Second launch of the Indian Small Satellite Launch Vehicle

The SSLV-D2 was the second mission of the Small Satellite Launch Vehicle (SSLV). The vehicle carried three payloads: EOS–07, Antaris US Firm named as Janus-01 and AzaadiSAT-2 by SpaceKidz India.

==Details==
ISRO launched the Small Satellite Launch Vehicle (SSLV) in Low Earth orbit, on 10 February 2023 from the first launchpad of Satish Dhawan Space Centre in Sriharikota. It contained three payloads having a total mass of 172.6 kg.
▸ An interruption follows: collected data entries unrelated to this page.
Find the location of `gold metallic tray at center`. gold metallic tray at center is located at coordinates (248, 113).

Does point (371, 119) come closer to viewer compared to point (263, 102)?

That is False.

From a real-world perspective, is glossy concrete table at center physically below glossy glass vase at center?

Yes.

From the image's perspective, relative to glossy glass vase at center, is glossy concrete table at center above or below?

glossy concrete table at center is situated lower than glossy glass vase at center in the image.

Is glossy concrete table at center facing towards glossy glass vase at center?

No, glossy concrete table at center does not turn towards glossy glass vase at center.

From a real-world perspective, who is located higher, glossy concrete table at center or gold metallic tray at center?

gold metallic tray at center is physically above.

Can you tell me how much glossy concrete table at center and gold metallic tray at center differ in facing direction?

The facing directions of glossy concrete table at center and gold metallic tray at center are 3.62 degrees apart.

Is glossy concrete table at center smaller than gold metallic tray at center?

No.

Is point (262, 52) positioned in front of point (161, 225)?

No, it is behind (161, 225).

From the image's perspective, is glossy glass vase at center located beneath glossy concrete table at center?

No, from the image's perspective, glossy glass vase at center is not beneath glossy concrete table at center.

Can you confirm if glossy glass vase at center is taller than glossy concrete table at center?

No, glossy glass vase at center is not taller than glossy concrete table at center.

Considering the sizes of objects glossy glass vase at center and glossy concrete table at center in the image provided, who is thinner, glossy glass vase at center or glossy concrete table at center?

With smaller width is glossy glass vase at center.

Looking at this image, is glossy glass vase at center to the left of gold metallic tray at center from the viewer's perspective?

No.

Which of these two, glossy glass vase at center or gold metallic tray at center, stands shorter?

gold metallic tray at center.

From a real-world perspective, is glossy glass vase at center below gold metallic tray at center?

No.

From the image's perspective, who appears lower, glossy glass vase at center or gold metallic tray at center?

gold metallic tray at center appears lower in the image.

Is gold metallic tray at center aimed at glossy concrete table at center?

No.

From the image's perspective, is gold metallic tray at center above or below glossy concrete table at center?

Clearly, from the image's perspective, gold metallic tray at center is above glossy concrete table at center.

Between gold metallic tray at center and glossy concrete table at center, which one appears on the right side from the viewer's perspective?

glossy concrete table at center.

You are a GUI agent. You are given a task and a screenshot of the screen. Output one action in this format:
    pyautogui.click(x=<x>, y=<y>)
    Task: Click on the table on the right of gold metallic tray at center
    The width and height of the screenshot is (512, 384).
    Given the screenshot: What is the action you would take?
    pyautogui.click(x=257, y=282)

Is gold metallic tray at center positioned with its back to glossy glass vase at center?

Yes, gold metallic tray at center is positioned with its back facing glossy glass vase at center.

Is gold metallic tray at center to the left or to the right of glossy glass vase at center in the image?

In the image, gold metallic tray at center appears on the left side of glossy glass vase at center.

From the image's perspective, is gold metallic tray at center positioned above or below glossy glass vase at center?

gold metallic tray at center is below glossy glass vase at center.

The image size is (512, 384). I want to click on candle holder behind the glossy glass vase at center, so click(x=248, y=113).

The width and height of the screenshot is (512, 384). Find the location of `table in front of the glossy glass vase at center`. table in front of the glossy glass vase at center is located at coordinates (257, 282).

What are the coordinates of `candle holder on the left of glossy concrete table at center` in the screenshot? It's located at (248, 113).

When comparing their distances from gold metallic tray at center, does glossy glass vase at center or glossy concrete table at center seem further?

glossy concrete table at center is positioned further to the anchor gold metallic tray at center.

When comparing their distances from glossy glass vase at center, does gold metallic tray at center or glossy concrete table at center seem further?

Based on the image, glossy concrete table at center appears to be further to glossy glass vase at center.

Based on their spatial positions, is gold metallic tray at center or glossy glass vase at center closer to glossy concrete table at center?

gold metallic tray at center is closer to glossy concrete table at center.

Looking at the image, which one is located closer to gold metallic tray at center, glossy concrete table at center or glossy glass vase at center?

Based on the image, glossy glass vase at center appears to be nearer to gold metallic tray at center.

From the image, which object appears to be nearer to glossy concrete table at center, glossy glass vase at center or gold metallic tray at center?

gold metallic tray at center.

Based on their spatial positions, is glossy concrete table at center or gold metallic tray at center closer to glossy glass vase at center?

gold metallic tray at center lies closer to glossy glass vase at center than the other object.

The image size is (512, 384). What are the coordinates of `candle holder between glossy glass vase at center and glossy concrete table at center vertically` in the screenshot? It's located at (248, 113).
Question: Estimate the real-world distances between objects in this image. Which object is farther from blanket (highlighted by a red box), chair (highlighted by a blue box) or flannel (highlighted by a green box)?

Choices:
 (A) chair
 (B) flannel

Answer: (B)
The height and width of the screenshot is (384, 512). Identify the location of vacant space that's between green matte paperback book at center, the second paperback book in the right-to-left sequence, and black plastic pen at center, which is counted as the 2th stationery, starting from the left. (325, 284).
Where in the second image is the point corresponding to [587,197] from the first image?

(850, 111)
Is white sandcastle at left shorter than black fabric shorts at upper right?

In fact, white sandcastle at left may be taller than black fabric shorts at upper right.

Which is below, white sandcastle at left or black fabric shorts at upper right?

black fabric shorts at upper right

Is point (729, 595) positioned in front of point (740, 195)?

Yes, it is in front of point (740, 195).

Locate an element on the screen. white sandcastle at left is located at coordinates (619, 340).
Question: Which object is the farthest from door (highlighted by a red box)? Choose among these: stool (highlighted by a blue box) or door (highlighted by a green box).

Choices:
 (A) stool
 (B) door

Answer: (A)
This was the follow-up mission of SSLV-D1 with main objectives to demonstrate in-flight performance of SSLV vehicle systems and injection of all three satellites into 450 km low Earth orbit.

==Mission statistics==
- Mass:
  - Total liftoff weight: 119000 kg
  - Payload weight: 172.6 kg
- Overall height: 34 m
- Propellant:
  - Stage 1: Solid HTPB based
  - Stage 2: Solid HTPB based
  - Stage 3: Solid HTPB based
  - Stage 4 (VTM): Liquid MMH + MON-3
- Altitude: 450 km
- Inclination: 37.2°
- Period: 923.6 seconds
- Launch azimuth: 135°

==Launch==
The second SSLV development launch was carried out on 10 February 2023 from the first launchpad of Satish Dhawan Space Centre in Sriharikota.